The Court made short work of this issue stating that:

"[26] On its face, [the clause] meets the two limbs of the s 67D definition. It purports to require a delivery agent to accept work (overtime) when required by NZ Post (s 67D(1)(b)); the performance of that work (overtime) is conditional on the employer making that work (overtime) available (s 67D(1)(a)).  The exception carved out in [the clause], for workers to exercise a choice about undertaking such work on nonrostered
days, but to exercise no choice about undertaking such work on a rostered day, emphasises the point.”

In summary, the Court held that the sections of the ERA are not limited to zero-hour contracts and the clause was an availability provision.

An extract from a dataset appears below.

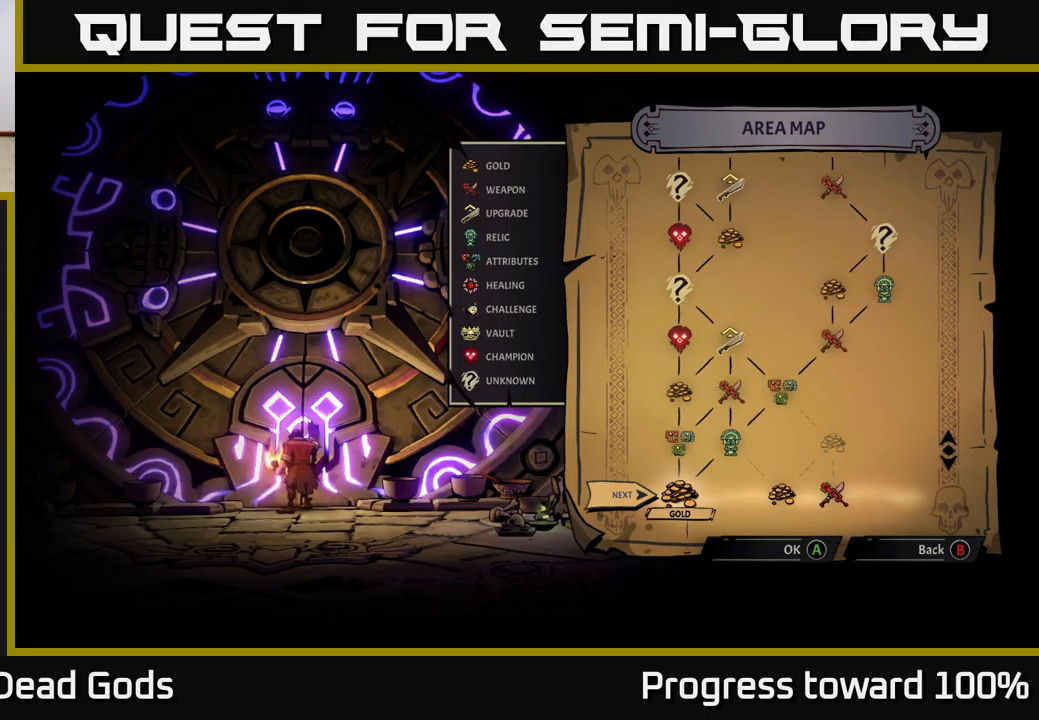
{"buttons": [], "left_stick": "center", "right_stick": "center", "events": []}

2. "Engagement" of Section 67E

The Court then went on to address the second argument of NZP that, the availability provisions of the ERA were not applicable because the CA did not provide for guaranteed hours of work but instead provided the hours of work would be set by roster and consequently the actual hours could, and did, fluctuate based on delivery requirements.

This flexibility was expressly provided for in the CA. Therefore, NZP argued as there were no guaranteed hours, section 67E was not "engaged" and employees could not refuse to work overtime.

The Court did not agree. It stated that the flexibility provided for in the CA did not support this proposition. The court stated in fact that it was "quite the opposite". The Court then went on to refer to other terms in the CA concluding that the "[s]tandard hours" in CA were the minimum hours agreed in the remuneration clause that provided an employee "a minimum payment of 37 hours and 40 minutes per week". The conclusion was therefore that section 67E was "engaged".

3. Compensation in Salary

Having determined the clause was an availability clause and section 67E did apply, the Court assessed whether the clause provided compensation
consistent with section 67D(3)(b) (having decided the other requirements of section 67D had been met). NZP argued the salary paid was sufficient compensation to meet the requirements of section 67D(3)(b).

The Court did not agree. It stated that it was not convinced employees were paid by salary, as employees were paid differing hourly rates for work in excess of the hours provided in the remuneration clause. The Court went on to state that even if this was not the case, the evidence did not establish that the parties had agreed the "remuneration includes compensation for" employees being available as required in section 67D(7).

Conclusion

The case clarifies the law in respect of requiring employees to be available to undertake extra hours where required or overtime. If employers seek to require employees to be available, there must be provision for it in the applicable employment agreement and agreed compensation for
employees making themselves available.

This may be as simple as stating the employee's pay provides compensation for being available where required. It may however require more compensation. In any case, in the absence of a specific provision, the risk is that any contractual requirement to work additional hours may be unenforceable without an availability provision.